Shirato I, Hosser H, Kimura K, Sakai T, Tomino Y, Kriz W
Institut für Anatomie und Zellbiologie, Heidelberg, Germany.
Virchows Arch. 1996 Nov;429(4-5):255-73. doi: 10.1007/BF00198342.
We analysed the sequence of structural changes leading to focal segmental glomerulosclerosis (FSGS) in chronic Masugi nephritis. The protocol resulted in an immediate onset of the disease and the development of segmental sclerosis in a considerable proportion of glomeruli within 28 days of serum injection. Throughout the study, the degree of structural damage was significantly correlated with protein excretion. Even 1 day after injection of the serum, the whole spectrum of early lesions was encountered involving all three cell types. Endothelial detachments, mesangiolysis and podocyte foot process effacement were most prominent. There was focal persistence of capillary microthrombosis but, generally, mesangial and endothelial injuries recovered. The development of podocyte lesions was different: on one hand recovery was seen leading to the re-establishment of an interdigitating foot process pattern, and on the other persistent podocyte detachments from peripheral capillaries allowed the attachment of parietal epithelial cells to "naked" portions of the glomerular basement membrane (GBM), and thus to the formation of a tuft adhesion to Bowman's capsule. Progressive podocyte degeneration at the flanks of an adhesion permitted expansion of the adhesion by encroachment of parietal cells onto the tuft along the denuded GBM. Inside an adhesion, capillaries and mesangial areas either collapse or become obstructed by hyalinosis or thrombosis. Resident cells disappear progressively from inside an adhesion; macrophages may invade. Segmental sclerosis in this model consists of collapsed tuft structures adhering broadly to the cortical interstitium. Proliferation of mesangial cells did not contribute to this development. Recovery of endothelial and mesangial lesions was associated with cell proliferation in early stages of the disease; podocyte proliferation was not encountered at any stage. We conclude that the inability to replace an outmatched podocyte crucially underlies the development of sclerosis. Severe podocyte damage cannot be repaired but leads to tuft adhesions to Bowman's capsule followed by progressive collapse of tuft structures inside an adhesion, resulting in segmental glomerulosclerosis.

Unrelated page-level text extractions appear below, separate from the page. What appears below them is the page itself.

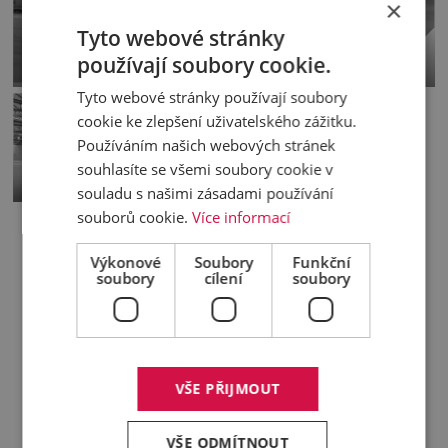
×
Tyto webové stránky
používají soubory cookie.
Ojetý vůz
Pobočky
Tyto webové stránky používají soubory
cookie ke zlepšení uživatelského zážitku.
Používáním našich webových stránek
souhlasíte se všemi soubory cookie v
Pronájem
souladu s našimi zásadami používání
souborů cookie.
Více informací
Výkonové
Soubory
Funkční
soubory
cílení
soubory
PROČ SI VYBRAT PRÁVĚ NÁS?
VŠE PŘIJMOUT
12
12
VŠE ODMÍTNOUT
prodané vozidlo
vozidlo do vozového parku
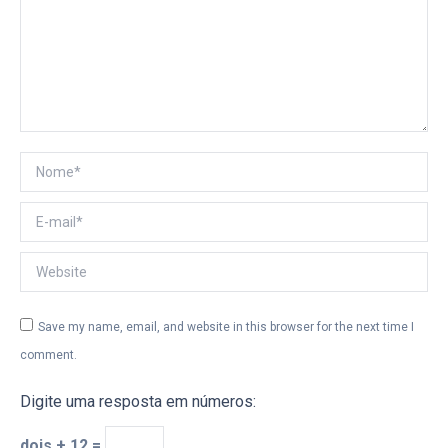
Nome *
E-mail *
Website
Save my name, email, and website in this browser for the next time I
comment.
Digite uma resposta em números:
dois + 12 =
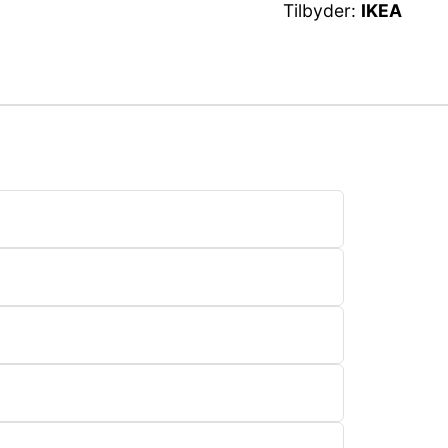
Tilbyder:
IKEA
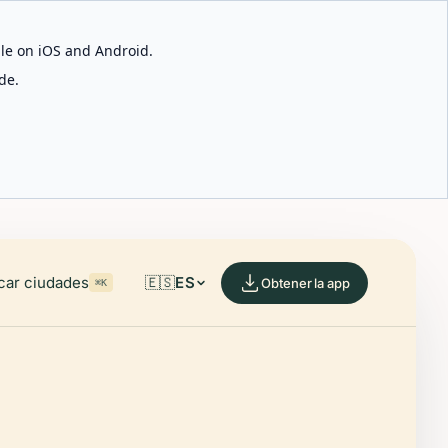
able on iOS and Android.
de.
car ciudades
🇪🇸
ES
Obtener la app
⌘K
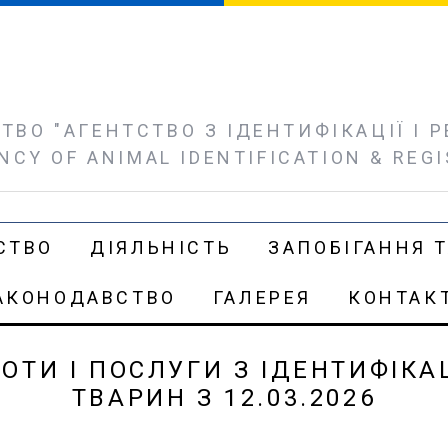
ВО "АГЕНТСТВО З ІДЕНТИФІКАЦІЇ І РЕ
NCY OF ANIMAL IDENTIFICATION & REG
СТВО
ДІЯЛЬНІСТЬ
ЗАПОБІГАННЯ Т
АКОНОДАВСТВО
ГАЛЕРЕЯ
КОНТАК
ОТИ І ПОСЛУГИ З ІДЕНТИФІКАЦІ
ТВАРИН З 12.03.2026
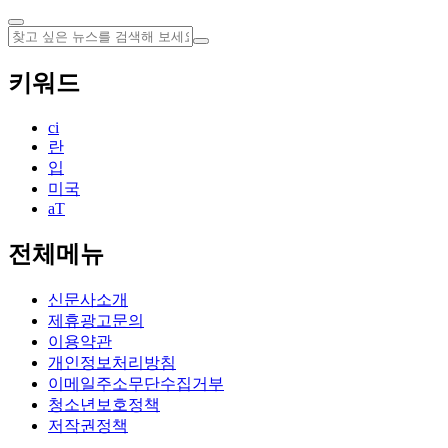
키워드
ci
란
입
미국
aT
전체메뉴
신문사소개
제휴광고문의
이용약관
개인정보처리방침
이메일주소무단수집거부
청소년보호정책
저작권정책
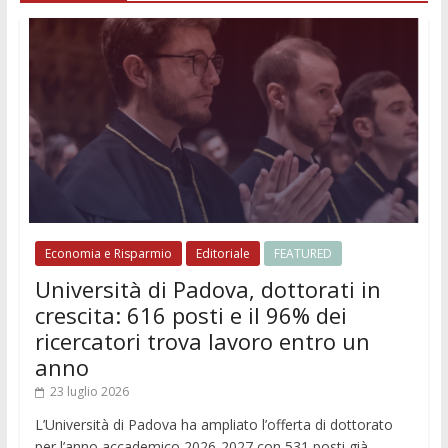
Economia e Risparmio
Editoriale
FEATURED
Università di Padova, dottorati in
crescita: 616 posti e il 96% dei
ricercatori trova lavoro entro un
anno
23 luglio 2026
L’Università di Padova ha ampliato l’offerta di dottorato
per l’anno accademico 2026-2027 con 531 posti già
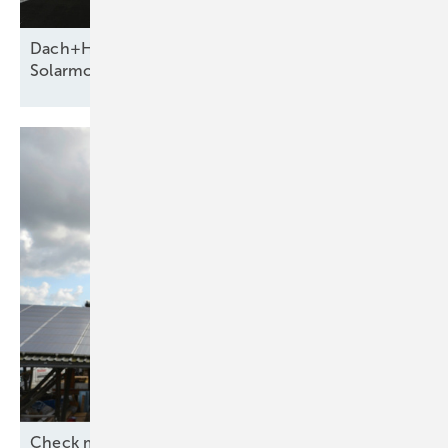
Dach+Holz 2026 zeigt neue Systeme für die
Solarmontage
Check mit
Hightech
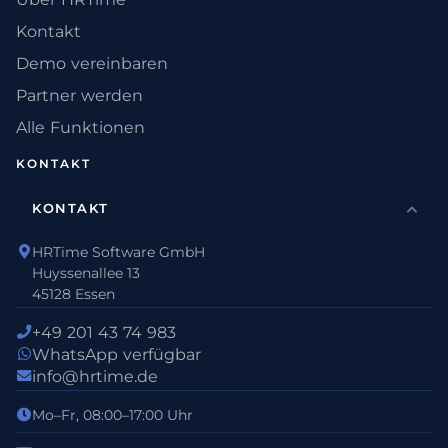
Kontakt
Demo vereinbaren
Partner werden
Alle Funktionen
KONTAKT
KONTAKT
HRTime Software GmbH
Huyssenallee 13
45128 Essen
+49 201 43 74 983
WhatsApp verfügbar
info@hrtime.de
Mo–Fr, 08:00–17:00 Uhr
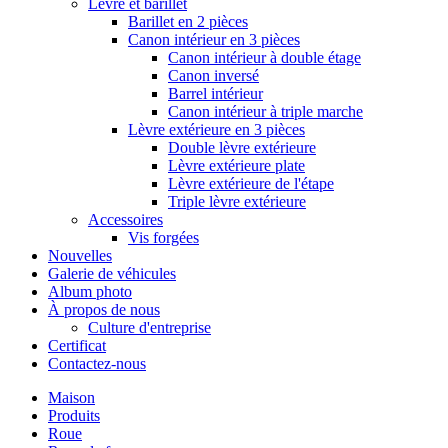
Lèvre et barillet
Barillet en 2 pièces
Canon intérieur en 3 pièces
Canon intérieur à double étage
Canon inversé
Barrel intérieur
Canon intérieur à triple marche
Lèvre extérieure en 3 pièces
Double lèvre extérieure
Lèvre extérieure plate
Lèvre extérieure de l'étape
Triple lèvre extérieure
Accessoires
Vis forgées
Nouvelles
Galerie de véhicules
Album photo
À propos de nous
Culture d'entreprise
Certificat
Contactez-nous
Maison
Produits
Roue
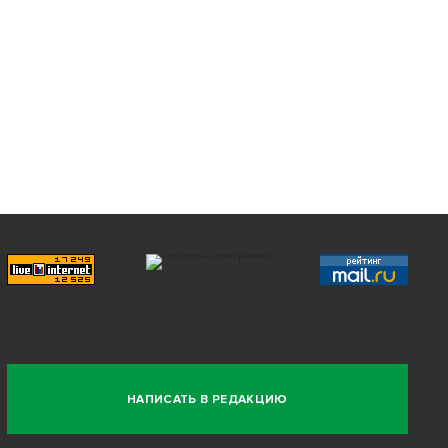
НАПИСАТЬ В РЕДАКЦИЮ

我们分析了慢性马杉肾炎中导致局灶节段性肾小球硬化(FSGS)的结构变化序列。该实验方案导致疾病迅速发作,并且在注射血清后28天内相当比例的肾小球出现节段性硬化。在整个研究过程中,结构损伤程度与蛋白尿显著相关。即使在注射血清1天后,就出现了涉及所有三种细胞类型的早期病变全谱。内皮细胞脱离、系膜溶解和足细胞足突消失最为显著。存在局灶性毛细血管微血栓持续存在,但一般来说,系膜和内皮损伤会恢复。足细胞病变的发展有所不同:一方面可见恢复,导致指状交叉足突模式重新建立;另一方面,足细胞从外周毛细血管持续脱离,使得壁层上皮细胞附着于肾小球基底膜(GBM)的“裸露”部分,进而形成肾小球与鲍曼囊的粘连。粘连侧翼的足细胞进行性退变使得壁层细胞沿着裸露的GBM向肾小球襻侵蚀,从而使粘连扩大。在粘连内部,毛细血管和系膜区域要么塌陷,要么被透明变性或血栓阻塞。驻留细胞从粘连内部逐渐消失;巨噬细胞可能侵入。该模型中的节段性硬化由广泛附着于皮质间质的塌陷肾小球襻结构组成。系膜细胞增殖对这一过程没有作用。内皮和系膜损伤的恢复与疾病早期的细胞增殖有关;在任何阶段均未见到足细胞增殖。我们得出结论,无法替代失匹配的足细胞是硬化发展的关键基础。严重的足细胞损伤无法修复,但会导致肾小球襻与鲍曼囊粘连,随后粘连内部的肾小球襻结构逐渐塌陷,导致局灶节段性肾小球硬化。